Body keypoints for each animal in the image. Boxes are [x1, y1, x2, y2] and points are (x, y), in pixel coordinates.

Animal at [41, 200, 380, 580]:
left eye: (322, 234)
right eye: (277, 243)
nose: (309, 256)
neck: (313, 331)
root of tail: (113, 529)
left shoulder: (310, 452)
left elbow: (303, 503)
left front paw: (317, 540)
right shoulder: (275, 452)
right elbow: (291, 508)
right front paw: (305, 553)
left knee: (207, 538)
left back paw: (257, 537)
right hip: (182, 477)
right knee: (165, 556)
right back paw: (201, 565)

------

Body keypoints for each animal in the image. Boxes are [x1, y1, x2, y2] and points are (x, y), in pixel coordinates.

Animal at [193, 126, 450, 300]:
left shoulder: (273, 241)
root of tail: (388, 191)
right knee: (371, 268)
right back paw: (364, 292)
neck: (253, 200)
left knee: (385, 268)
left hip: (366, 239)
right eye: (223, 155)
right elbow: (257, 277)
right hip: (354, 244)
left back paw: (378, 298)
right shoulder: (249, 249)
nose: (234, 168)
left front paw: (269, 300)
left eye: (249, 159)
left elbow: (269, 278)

------

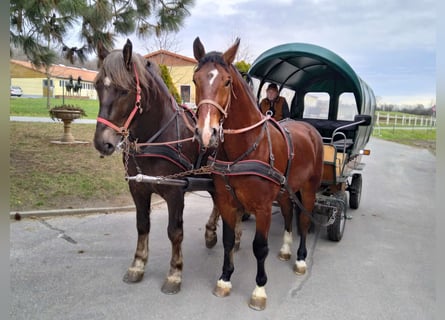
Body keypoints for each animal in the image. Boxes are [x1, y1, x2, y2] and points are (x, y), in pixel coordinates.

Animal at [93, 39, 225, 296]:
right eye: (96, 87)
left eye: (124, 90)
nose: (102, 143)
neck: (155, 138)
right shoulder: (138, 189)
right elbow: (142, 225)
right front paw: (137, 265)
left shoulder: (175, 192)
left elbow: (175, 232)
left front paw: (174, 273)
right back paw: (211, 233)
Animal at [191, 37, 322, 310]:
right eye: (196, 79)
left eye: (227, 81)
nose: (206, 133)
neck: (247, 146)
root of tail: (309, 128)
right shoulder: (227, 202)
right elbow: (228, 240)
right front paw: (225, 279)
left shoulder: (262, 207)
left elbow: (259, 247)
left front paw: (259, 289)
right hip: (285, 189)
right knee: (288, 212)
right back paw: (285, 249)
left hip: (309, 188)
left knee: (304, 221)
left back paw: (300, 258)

------

When you reach the line with "left back paw: (378, 298)" in the records above, start writing out lines exactly, and stop once the line with "left elbow: (269, 278)" has been written; include nothing else.

left back paw: (378, 298)
right shoulder: (249, 249)
nose: (234, 168)
left front paw: (269, 300)
left eye: (249, 159)
left elbow: (269, 278)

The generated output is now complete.